How can we stand back while the Taliban is suppressing women?

Unfortunately, for women and girls in Afghanistan, there will never be equality or democracy based on an Islamic ideology that treats them as second-class citizens or uses them only for reproductive purposes. .

That women are denied an education shows an ideology that fears women in charge.

The conference of 3,000 male Taliban figures, without a single woman in sight, tells all there is to know about an Islamic ideology that rejects any form of Western ideology, equality or basic human rights. This kind of insular attitude will only create deep mistrust and division in the months and years to come.

The Taliban want to impose an extreme ideology on a people who have known and tasted freedom for more than two decades.

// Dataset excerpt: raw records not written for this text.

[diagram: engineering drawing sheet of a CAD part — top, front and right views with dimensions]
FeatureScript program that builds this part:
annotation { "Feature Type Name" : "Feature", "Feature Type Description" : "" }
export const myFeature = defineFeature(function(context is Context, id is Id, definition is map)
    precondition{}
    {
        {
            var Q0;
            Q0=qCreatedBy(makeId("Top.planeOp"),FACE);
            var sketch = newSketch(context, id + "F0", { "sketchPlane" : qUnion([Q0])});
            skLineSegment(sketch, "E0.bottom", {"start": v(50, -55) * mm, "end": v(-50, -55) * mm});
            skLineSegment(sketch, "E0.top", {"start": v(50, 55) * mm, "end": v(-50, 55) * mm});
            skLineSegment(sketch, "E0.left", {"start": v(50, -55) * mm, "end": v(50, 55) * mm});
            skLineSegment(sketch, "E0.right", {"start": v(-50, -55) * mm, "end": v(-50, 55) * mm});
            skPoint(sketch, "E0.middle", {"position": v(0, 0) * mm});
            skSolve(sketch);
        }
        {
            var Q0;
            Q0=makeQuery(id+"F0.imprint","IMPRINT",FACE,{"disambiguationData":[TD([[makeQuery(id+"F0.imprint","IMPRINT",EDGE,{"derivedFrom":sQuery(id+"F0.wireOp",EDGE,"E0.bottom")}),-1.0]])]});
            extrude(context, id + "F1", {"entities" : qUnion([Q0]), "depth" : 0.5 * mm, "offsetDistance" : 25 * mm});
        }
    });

As with the war in Ukraine, the world is watching that country and its people being denied the rights and freedoms that we all take for granted.

These people have been intimidated once again by a terrorist organization of fanatics.

When will we, as a united front, confront this inequality or will we turn around and talk diplomacy when a population is forced into submission?

Christy Galligan

Letterkenny, County Donegal

All about participation, except against the All Blacks

It is true that winning is not everything. Except, perhaps, when Ireland take on New Zealand.

Hopefully signs of green shoots against the All Blacks.